• **Required action**: Copy every line below precisely, leaving nothing out.

(Source data)
——

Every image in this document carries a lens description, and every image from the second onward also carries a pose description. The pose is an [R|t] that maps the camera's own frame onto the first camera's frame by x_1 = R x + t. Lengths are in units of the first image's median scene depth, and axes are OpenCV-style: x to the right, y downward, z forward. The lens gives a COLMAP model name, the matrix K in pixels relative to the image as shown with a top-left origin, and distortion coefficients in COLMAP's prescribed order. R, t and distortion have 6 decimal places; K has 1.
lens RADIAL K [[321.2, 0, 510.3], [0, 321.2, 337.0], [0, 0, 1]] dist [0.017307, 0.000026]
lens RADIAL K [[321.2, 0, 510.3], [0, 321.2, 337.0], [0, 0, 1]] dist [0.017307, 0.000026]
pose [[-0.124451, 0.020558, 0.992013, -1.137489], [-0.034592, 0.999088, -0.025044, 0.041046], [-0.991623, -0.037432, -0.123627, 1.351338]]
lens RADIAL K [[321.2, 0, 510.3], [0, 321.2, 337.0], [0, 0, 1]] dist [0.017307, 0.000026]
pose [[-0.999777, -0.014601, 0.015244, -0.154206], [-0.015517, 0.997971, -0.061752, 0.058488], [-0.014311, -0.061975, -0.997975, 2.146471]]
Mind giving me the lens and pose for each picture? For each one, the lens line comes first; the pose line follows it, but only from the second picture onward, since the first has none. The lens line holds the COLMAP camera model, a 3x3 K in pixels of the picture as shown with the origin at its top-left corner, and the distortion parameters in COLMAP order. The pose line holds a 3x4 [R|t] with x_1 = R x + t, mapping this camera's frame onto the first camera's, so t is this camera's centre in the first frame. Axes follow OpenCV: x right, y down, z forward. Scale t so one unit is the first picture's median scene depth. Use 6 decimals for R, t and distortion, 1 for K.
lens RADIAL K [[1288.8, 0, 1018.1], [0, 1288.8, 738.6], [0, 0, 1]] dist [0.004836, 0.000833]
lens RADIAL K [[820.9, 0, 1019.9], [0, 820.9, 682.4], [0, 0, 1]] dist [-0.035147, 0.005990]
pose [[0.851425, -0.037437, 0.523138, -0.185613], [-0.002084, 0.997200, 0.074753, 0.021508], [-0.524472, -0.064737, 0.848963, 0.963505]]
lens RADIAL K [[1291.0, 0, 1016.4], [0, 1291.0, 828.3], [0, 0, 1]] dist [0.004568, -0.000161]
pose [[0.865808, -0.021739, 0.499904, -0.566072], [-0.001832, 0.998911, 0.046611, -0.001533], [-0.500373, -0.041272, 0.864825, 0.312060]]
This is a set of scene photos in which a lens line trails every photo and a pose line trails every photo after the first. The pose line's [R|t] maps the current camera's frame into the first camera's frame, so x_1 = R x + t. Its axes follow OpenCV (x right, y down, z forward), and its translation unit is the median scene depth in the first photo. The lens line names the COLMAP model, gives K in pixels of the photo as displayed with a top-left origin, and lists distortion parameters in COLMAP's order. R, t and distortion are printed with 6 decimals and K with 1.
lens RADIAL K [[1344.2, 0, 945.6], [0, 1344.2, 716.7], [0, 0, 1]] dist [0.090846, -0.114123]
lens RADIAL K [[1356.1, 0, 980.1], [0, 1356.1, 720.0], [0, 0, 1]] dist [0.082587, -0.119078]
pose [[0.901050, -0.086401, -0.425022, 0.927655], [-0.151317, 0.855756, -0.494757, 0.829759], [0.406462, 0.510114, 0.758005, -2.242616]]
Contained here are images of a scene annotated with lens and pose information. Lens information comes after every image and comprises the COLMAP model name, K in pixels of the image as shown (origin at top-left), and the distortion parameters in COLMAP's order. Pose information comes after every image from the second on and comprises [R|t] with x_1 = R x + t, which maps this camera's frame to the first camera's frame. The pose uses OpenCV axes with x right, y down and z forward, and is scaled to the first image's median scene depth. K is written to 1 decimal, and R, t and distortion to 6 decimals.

——

• **Solution to this exercise**:
Every image in this document carries a lens description, and every image from the second onward also carries a pose description. The pose is an [R|t] that maps the camera's own frame onto the first camera's frame by x_1 = R x + t. Lengths are in units of the first image's median scene depth, and axes are OpenCV-style: x to the right, y downward, z forward. The lens gives a COLMAP model name, the matrix K in pixels relative to the image as shown with a top-left origin, and distortion coefficients in COLMAP's prescribed order. R, t and distortion have 6 decimal places; K has 1.
lens RADIAL K [[321.2, 0, 510.3], [0, 321.2, 337.0], [0, 0, 1]] dist [0.017307, 0.000026]
lens RADIAL K [[321.2, 0, 510.3], [0, 321.2, 337.0], [0, 0, 1]] dist [0.017307, 0.000026]
pose [[-0.124451, 0.020558, 0.992013, -1.137489], [-0.034592, 0.999088, -0.025044, 0.041046], [-0.991623, -0.037432, -0.123627, 1.351338]]
lens RADIAL K [[321.2, 0, 510.3], [0, 321.2, 337.0], [0, 0, 1]] dist [0.017307, 0.000026]
pose [[-0.999777, -0.014601, 0.015244, -0.154206], [-0.015517, 0.997971, -0.061752, 0.058488], [-0.014311, -0.061975, -0.997975, 2.146471]]
Mind giving me the lens and pose for each picture? For each one, the lens line comes first; the pose line follows it, but only from the second picture onward, since the first has none. The lens line holds the COLMAP camera model, a 3x3 K in pixels of the picture as shown with the origin at its top-left corner, and the distortion parameters in COLMAP order. The pose line holds a 3x4 [R|t] with x_1 = R x + t, mapping this camera's frame onto the first camera's, so t is this camera's centre in the first frame. Axes follow OpenCV: x right, y down, z forward. Scale t so one unit is the first picture's median scene depth. Use 6 decimals for R, t and distortion, 1 for K.
lens RADIAL K [[1288.8, 0, 1018.1], [0, 1288.8, 738.6], [0, 0, 1]] dist [0.004836, 0.000833]
lens RADIAL K [[820.9, 0, 1019.9], [0, 820.9, 682.4], [0, 0, 1]] dist [-0.035147, 0.005990]
pose [[0.851425, -0.037437, 0.523138, -0.185613], [-0.002084, 0.997200, 0.074753, 0.021508], [-0.524472, -0.064737, 0.848963, 0.963505]]
lens RADIAL K [[1291.0, 0, 1016.4], [0, 1291.0, 828.3], [0, 0, 1]] dist [0.004568, -0.000161]
pose [[0.865808, -0.021739, 0.499904, -0.566072], [-0.001832, 0.998911, 0.046611, -0.001533], [-0.500373, -0.041272, 0.864825, 0.312060]]
This is a set of scene photos in which a lens line trails every photo and a pose line trails every photo after the first. The pose line's [R|t] maps the current camera's frame into the first camera's frame, so x_1 = R x + t. Its axes follow OpenCV (x right, y down, z forward), and its translation unit is the median scene depth in the first photo. The lens line names the COLMAP model, gives K in pixels of the photo as displayed with a top-left origin, and lists distortion parameters in COLMAP's order. R, t and distortion are printed with 6 decimals and K with 1.
lens RADIAL K [[1344.2, 0, 945.6], [0, 1344.2, 716.7], [0, 0, 1]] dist [0.090846, -0.114123]
lens RADIAL K [[1356.1, 0, 980.1], [0, 1356.1, 720.0], [0, 0, 1]] dist [0.082587, -0.119078]
pose [[0.901050, -0.086401, -0.425022, 0.927655], [-0.151317, 0.855756, -0.494757, 0.829759], [0.406462, 0.510114, 0.758005, -2.242616]]
Contained here are images of a scene annotated with lens and pose information. Lens information comes after every image and comprises the COLMAP model name, K in pixels of the image as shown (origin at top-left), and the distortion parameters in COLMAP's order. Pose information comes after every image from the second on and comprises [R|t] with x_1 = R x + t, which maps this camera's frame to the first camera's frame. The pose uses OpenCV axes with x right, y down and z forward, and is scaled to the first image's median scene depth. K is written to 1 decimal, and R, t and distortion to 6 decimals.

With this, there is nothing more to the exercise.